GOLD has confirmed its reputation as the haven of choice for investors spooked by financial and political uncertainty. People who bought it six years ago have seen their gold shoot up in value, in Australian dollar terms, by 127 per cent.

But the broader investment options available to Australians have performed more like Myer sales bunting - all over the shop.

How many times did your grandparents tell you to put your money in bricks and mortar and you couldn't go wrong? And yet, you would have done better in the past 10 years investing in gilt-edged government bonds, or in fixed-term deposits with the big banks. No risk, no sweat.

But if you factor in, for example, 50 per cent of the gross rents from investment properties, the picture changes again.

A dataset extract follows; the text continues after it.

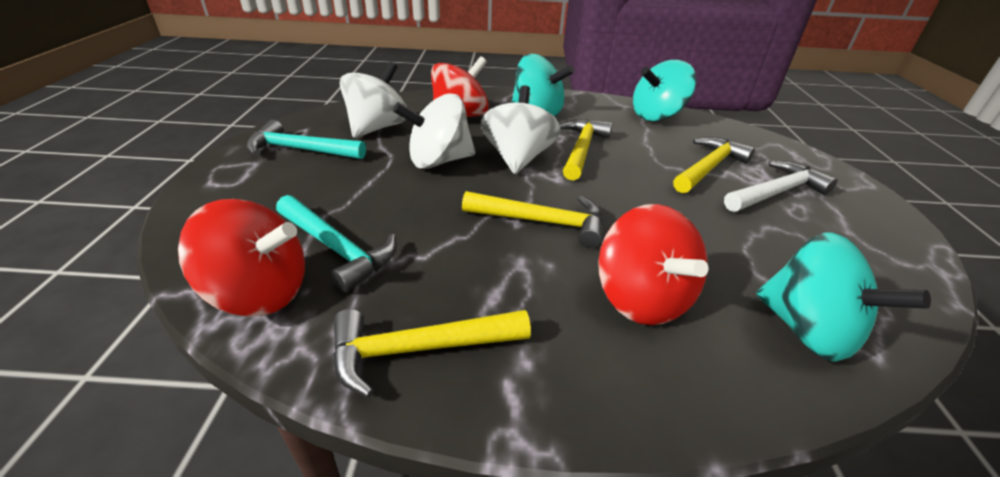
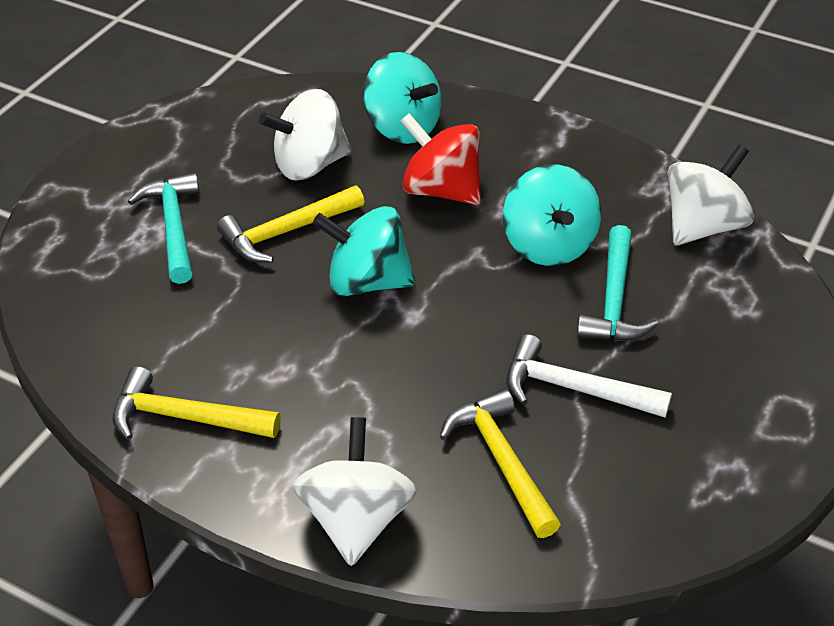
red spinning top: [178,199,305,317] [431,56,489,117] [598,204,708,325] = 3 -> [401,113,481,205] = 1
yellow hammer: [332,309,531,397] [462,191,603,248] [559,119,613,181] [673,137,755,193] = 4 -> [112,366,281,440] [217,186,364,263] [440,389,561,538] = 3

In the past 11 years, your money would have risen 194 per cent and you would have done much better than investing in 90-day bank bills (up 84 per cent), shares as measured by the all-ordinaries index (up 131 per cent) or 10-year government bonds (up 127 per cent).

If you bought into the big sharemarket-listed property trusts, your returns would have been miserable. But your dollars in Australian mining would have increased nearly five-fold.

Australian Property Monitors says the Sydney median house price rose from $366,000 in 2001 to $645,000 this year and Sydney units from $290,000 to $446,000.

SuperRatings says the median balanced-fund return in the past 10 years was 4.41 per cent a year.